L’ANTI-ART EST DE L’ARTL’ANTI-ART est un ensemble de concepts et d’attitudes qui rejettent l’art et peuvent prendre la forme d’art ou non. Le terme semble avoir été utilisé pour la première fois par Marcel Duchamp.
Certaines formes d’anti-art « rejettent seulement certains aspects de l’art ». Selon le cas, elles rejettent les normes artistiques conventionnelles, le marché de l’art, la haute culture, l’individualisme en art ou l’universalité de l’art.D’autres formes d’anti-art « rejettent l’art entièrement ». Selon le cas, elles rejettent l’art en tant que champ séparé ou en tant que spécialité, l’art considéré comme une forme d’oppression, la séparation entre la vie et l’art ou l’existence même de l’art.
L’anti-art prend sa source dans le mouvement Dada, qui, à grands renforts de polémiques, de scandales et de dérision, voulait faire une tabula rasa de toute la culture bourgeoise occidentale en remettant en cause de manière radicale les valeurs de l’art et de la poésie. L’une des œuvres emblématiques de l’Anti-art est le fameux ready-made Fontaine (1917) de Marcel Duchamp, où l’art se voyait réduit à un vulgaire urinoir, signé en soi comme œuvre. En 1921, dans l’exposition 5×5=25 des artistes constructivistes et productivistes prétendaient représenter la « fin » ou la « mort » de l’art.
Alexandre Rodtchenko y présente trois toiles monochromes : Couleur rouge pure, Couleur jaune pure, Couleur bleue pure. Il estimait atteindre ici l’achèvement de ses recherches formelles au sein du constructivisme, et il déclara donc avoir démontré la « fin de la peinture ». La suite de son travail artistique se tourne vers la photographie.
Isidore Isou, créateur du lettrisme, théorise dès 1947 la loi esthétique de l’« amplique » et du « ciselant », qui part du principe que tout art passe par deux phases irréversibles : l’une d’amplitude, où l’art se développe aux niveaux stylistiques et thématiques (la poésie de Homère à Victor Hugo), et l’autre de déconstruction où l’art entre dans une période d’émiettement et de mise en doute et finit par s’auto-détruire (la poésie de Baudelaire aux dadaïstes et surréalistes). Il annoncera également la mort des arts plastiques (Mémoire sur les forces futures des arts plastiques et sur leur mort, 1950), devenus obsolètes, remplacés par ce qu’il nomme la « métagraphie ».
La problématique de la mort de l’art et de son dépassement sera amplement développée dans les écrits de Guy Debord et des membres d’abord de l’Internationale lettriste, puis en 1957 du mouvement de l’Internationale situationniste. Debord est notamment le réalisateur du film Hurlements en faveur de Sade, en 1952.

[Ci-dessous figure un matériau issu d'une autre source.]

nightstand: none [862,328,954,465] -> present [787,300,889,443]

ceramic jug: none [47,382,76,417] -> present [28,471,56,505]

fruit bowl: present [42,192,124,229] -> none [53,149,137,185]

En 1958, le peintre Giuseppe Pinot-Gallizio, proche de l’IS, mettait au point la « peinture industrielle », destruction et dépassement de la peinture de chevalet.Les situationnistes prônaient l’usage du détournement dans leurs œuvres puis liquidèrent en leur sein la présence de toute forme de volonté plastique, notamment par l’expulsion radicale de membres connectés au monde de l’art.

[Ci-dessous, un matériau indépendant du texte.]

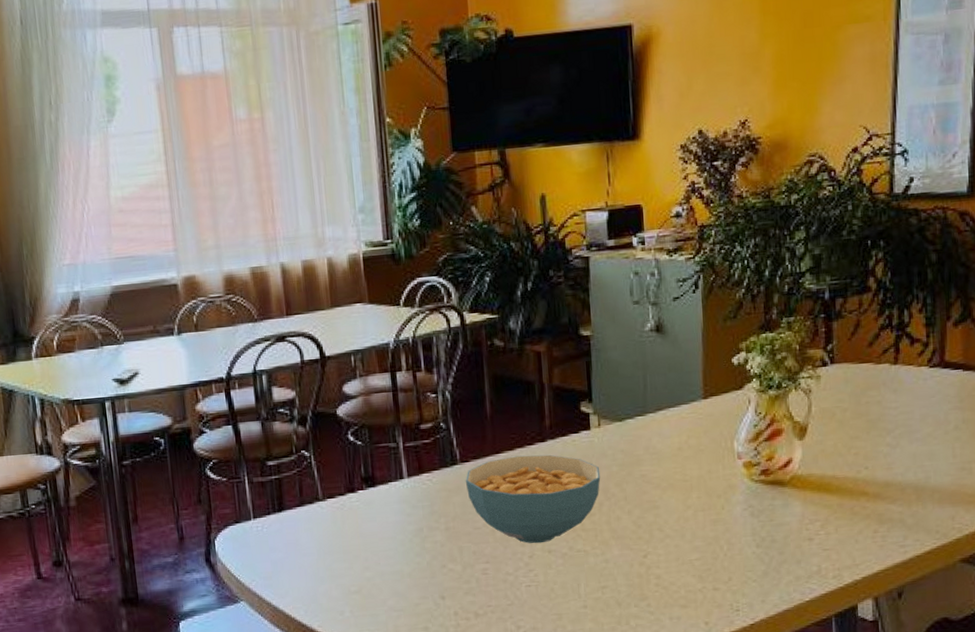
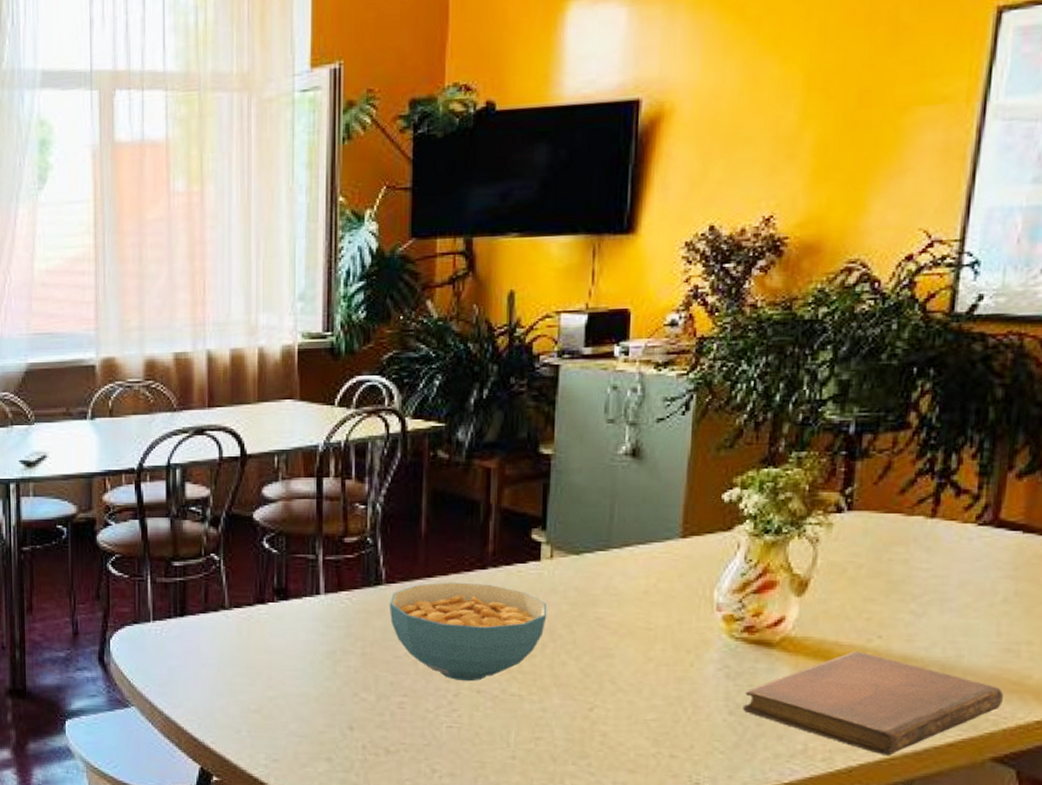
notebook: none [767,482,964,568] -> present [742,651,1004,756]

Ainsi, beaucoup plus tard, René Viénet réalisa en 1973 le film La dialectique peut-elle casser des briques ?, entièrement basé sur le détournement d’un film de kung-fu.
Les attitudes « anti-art » continuèrent à se développer dans les années 1960 avec Fluxus, sous l’impulsion de George Maciunas, John Cage ou Henry Flynt aux États-Unis, mais aussi de Robert Filliou et Ben Vautier en France.
Ces artistes envisageaient l’anti-art de manière ludique et festive.